--- Start of Raw data ---

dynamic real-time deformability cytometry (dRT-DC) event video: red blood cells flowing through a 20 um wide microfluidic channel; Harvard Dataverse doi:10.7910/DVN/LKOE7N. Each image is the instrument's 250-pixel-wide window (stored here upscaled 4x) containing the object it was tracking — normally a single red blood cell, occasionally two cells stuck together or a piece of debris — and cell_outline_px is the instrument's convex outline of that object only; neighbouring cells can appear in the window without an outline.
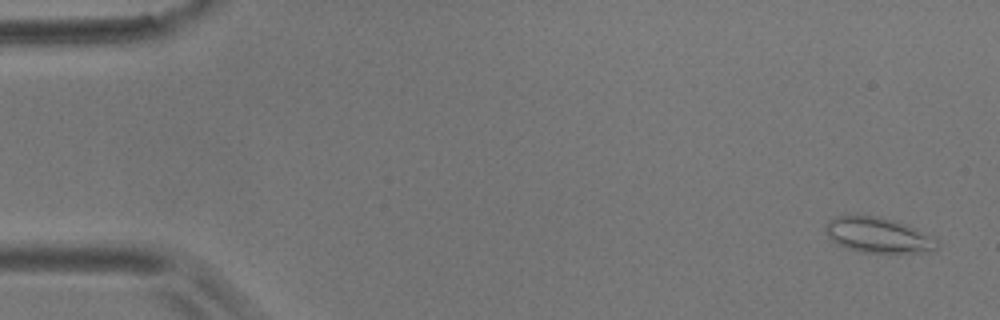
{"species": "common noctule bat (a hibernating species)", "species_latin": "Nyctalus noctula", "temperature_condition": "room temperature", "stored_images_in_passage": 56, "camera_frame_rate_fps": 3000, "um_per_image_px": 0.085, "animal": {"sex": "male", "body_mass_g": 17.9}, "frame": {"image": 1, "passage_image": 2, "time_ms": 0.333, "image_size_px": [1000, 320], "cell_outline_px": [[940, 240], [936, 248], [924, 252], [860, 252], [836, 244], [828, 236], [824, 228], [824, 224], [828, 220], [836, 216], [856, 212], [876, 216], [892, 220], [916, 228], [936, 236]], "centroid_in_image_um": [74.61, 19.94], "position_along_channel_um": 10.4, "area_um2": 23.52}}
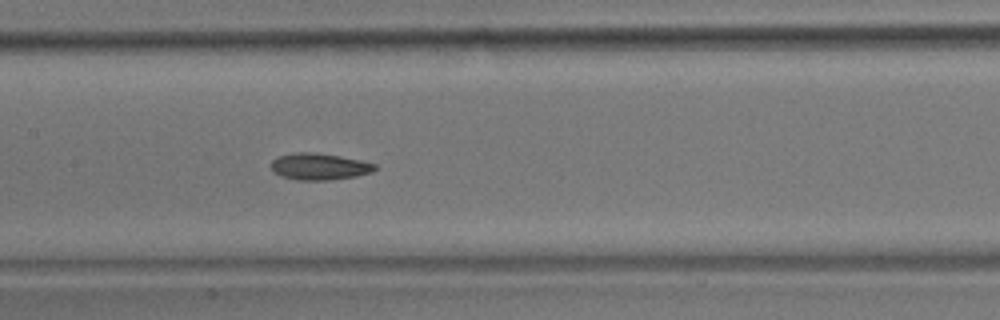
{"frame": {"image": 2, "passage_image": 27, "time_ms": 8.667, "image_size_px": [1000, 320], "cell_outline_px": [[376, 168], [372, 172], [356, 176], [332, 180], [296, 180], [280, 176], [272, 172], [272, 160], [280, 156], [292, 152], [312, 152], [340, 156], [360, 160], [376, 164]], "centroid_in_image_um": [27.12, 14.16], "position_along_channel_um": 180.3, "area_um2": 16.18}}
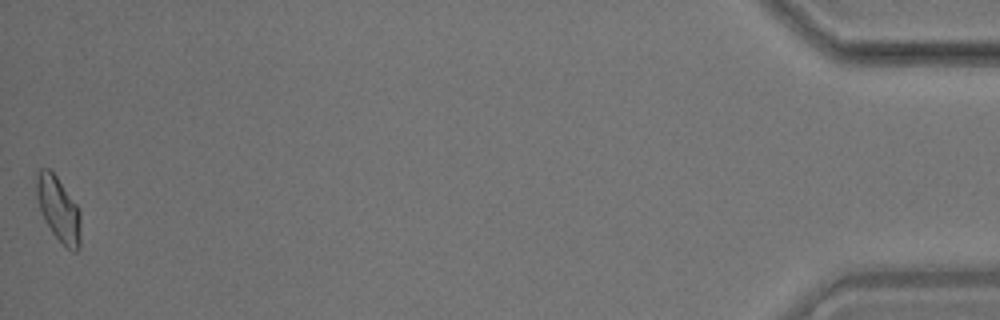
{"frame": {"image": 3, "passage_image": 56, "time_ms": 18.333, "image_size_px": [1000, 320], "cell_outline_px": [[80, 248], [76, 252], [72, 252], [52, 232], [44, 220], [36, 196], [36, 176], [40, 168], [48, 168], [56, 176], [80, 208]], "centroid_in_image_um": [4.99, 17.77], "position_along_channel_um": 430.2, "area_um2": 16.65}, "authors_computed_cell_mechanics": {"area_um2": 16.2418, "velocity_mm_per_s": 3.57, "shape_relaxation_time_tau1_ms": 7.2454, "shape_relaxation_time_tau2_ms": 5.6121, "deformation_change_tau1": 0.1398, "deformation_change_tau2": 0.1163}}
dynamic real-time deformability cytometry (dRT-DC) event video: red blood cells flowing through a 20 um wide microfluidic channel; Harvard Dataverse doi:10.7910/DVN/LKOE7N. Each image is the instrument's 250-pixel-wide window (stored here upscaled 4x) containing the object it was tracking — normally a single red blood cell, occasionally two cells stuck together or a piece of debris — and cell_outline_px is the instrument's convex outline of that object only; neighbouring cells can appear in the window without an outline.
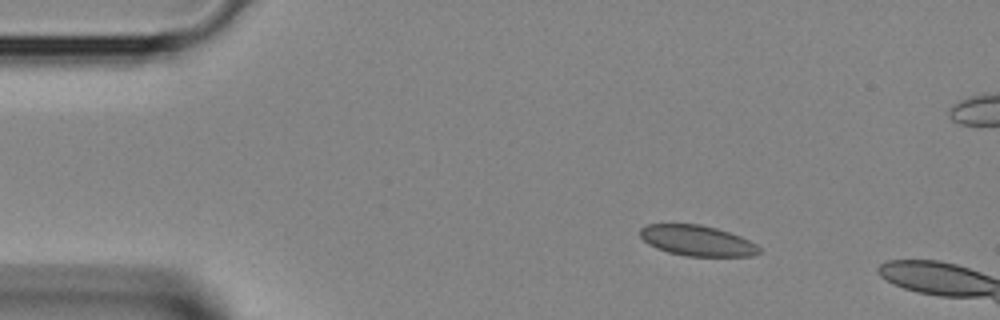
{"species": "Egyptian fruit bat (a non-hibernating species)", "species_latin": "Rousettus aegyptiacus", "temperature_condition": "room temperature", "stored_images_in_passage": 3, "camera_frame_rate_fps": 3000, "um_per_image_px": 0.085, "animal": {"sex": "female"}, "frame": {"image": 1, "passage_image": 2, "time_ms": 0.333, "image_size_px": [1000, 320], "cell_outline_px": [[760, 252], [752, 256], [688, 256], [668, 252], [656, 248], [648, 244], [640, 236], [640, 228], [648, 224], [700, 224], [716, 228], [740, 236], [756, 244], [760, 248]], "centroid_in_image_um": [59.24, 20.45], "position_along_channel_um": 25.8, "area_um2": 21.1}}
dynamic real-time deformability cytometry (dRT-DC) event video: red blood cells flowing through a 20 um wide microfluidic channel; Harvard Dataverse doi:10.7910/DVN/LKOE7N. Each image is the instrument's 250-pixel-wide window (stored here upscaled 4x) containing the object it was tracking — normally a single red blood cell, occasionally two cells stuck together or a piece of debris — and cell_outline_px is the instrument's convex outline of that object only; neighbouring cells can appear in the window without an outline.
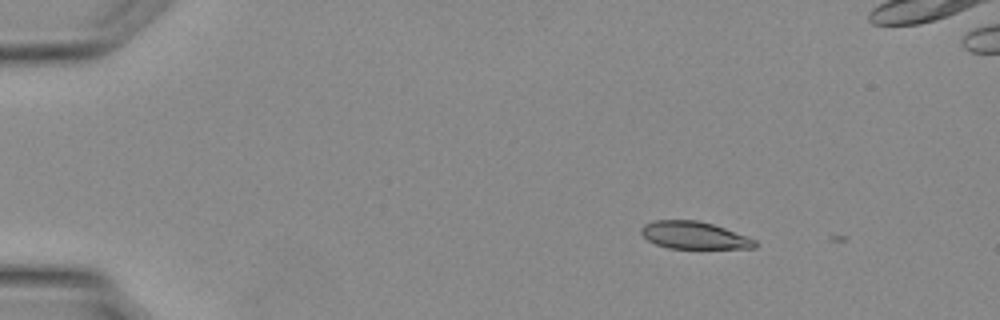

--- End of Raw data ---

▸ Task objective
The records above must be printed exactly; the pictures stay out.

▸ Complete answer
dynamic real-time deformability cytometry (dRT-DC) event video: red blood cells flowing through a 20 um wide microfluidic channel; Harvard Dataverse doi:10.7910/DVN/LKOE7N. Each image is the instrument's 250-pixel-wide window (stored here upscaled 4x) containing the object it was tracking — normally a single red blood cell, occasionally two cells stuck together or a piece of debris — and cell_outline_px is the instrument's convex outline of that object only; neighbouring cells can appear in the window without an outline.
{"species": "common noctule bat (a hibernating species)", "species_latin": "Nyctalus noctula", "temperature_condition": "room temperature", "stored_images_in_passage": 56, "camera_frame_rate_fps": 3000, "um_per_image_px": 0.085, "animal": {"sex": "male", "body_mass_g": 17.9}, "frame": {"image": 1, "passage_image": 2, "time_ms": 0.333, "image_size_px": [1000, 320], "cell_outline_px": [[940, 240], [936, 248], [924, 252], [860, 252], [836, 244], [828, 236], [824, 228], [824, 224], [828, 220], [836, 216], [856, 212], [876, 216], [892, 220], [916, 228], [936, 236]], "centroid_in_image_um": [74.61, 19.94], "position_along_channel_um": 10.4, "area_um2": 23.52}}
{"frame": {"image": 2, "passage_image": 27, "time_ms": 8.667, "image_size_px": [1000, 320], "cell_outline_px": [[376, 168], [372, 172], [356, 176], [332, 180], [296, 180], [280, 176], [272, 172], [272, 160], [280, 156], [292, 152], [312, 152], [340, 156], [360, 160], [376, 164]], "centroid_in_image_um": [27.12, 14.16], "position_along_channel_um": 180.3, "area_um2": 16.18}}
{"frame": {"image": 3, "passage_image": 56, "time_ms": 18.333, "image_size_px": [1000, 320], "cell_outline_px": [[80, 248], [76, 252], [72, 252], [52, 232], [44, 220], [36, 196], [36, 176], [40, 168], [48, 168], [56, 176], [80, 208]], "centroid_in_image_um": [4.99, 17.77], "position_along_channel_um": 430.2, "area_um2": 16.65}, "authors_computed_cell_mechanics": {"area_um2": 16.2418, "velocity_mm_per_s": 3.57, "shape_relaxation_time_tau1_ms": 7.2454, "shape_relaxation_time_tau2_ms": 5.6121, "deformation_change_tau1": 0.1398, "deformation_change_tau2": 0.1163}}
dynamic real-time deformability cytometry (dRT-DC) event video: red blood cells flowing through a 20 um wide microfluidic channel; Harvard Dataverse doi:10.7910/DVN/LKOE7N. Each image is the instrument's 250-pixel-wide window (stored here upscaled 4x) containing the object it was tracking — normally a single red blood cell, occasionally two cells stuck together or a piece of debris — and cell_outline_px is the instrument's convex outline of that object only; neighbouring cells can appear in the window without an outline.
{"species": "Egyptian fruit bat (a non-hibernating species)", "species_latin": "Rousettus aegyptiacus", "temperature_condition": "room temperature", "stored_images_in_passage": 3, "camera_frame_rate_fps": 3000, "um_per_image_px": 0.085, "animal": {"sex": "female"}, "frame": {"image": 1, "passage_image": 2, "time_ms": 0.333, "image_size_px": [1000, 320], "cell_outline_px": [[760, 252], [752, 256], [688, 256], [668, 252], [656, 248], [648, 244], [640, 236], [640, 228], [648, 224], [700, 224], [716, 228], [740, 236], [756, 244], [760, 248]], "centroid_in_image_um": [59.24, 20.45], "position_along_channel_um": 25.8, "area_um2": 21.1}}
dynamic real-time deformability cytometry (dRT-DC) event video: red blood cells flowing through a 20 um wide microfluidic channel; Harvard Dataverse doi:10.7910/DVN/LKOE7N. Each image is the instrument's 250-pixel-wide window (stored here upscaled 4x) containing the object it was tracking — normally a single red blood cell, occasionally two cells stuck together or a piece of debris — and cell_outline_px is the instrument's convex outline of that object only; neighbouring cells can appear in the window without an outline.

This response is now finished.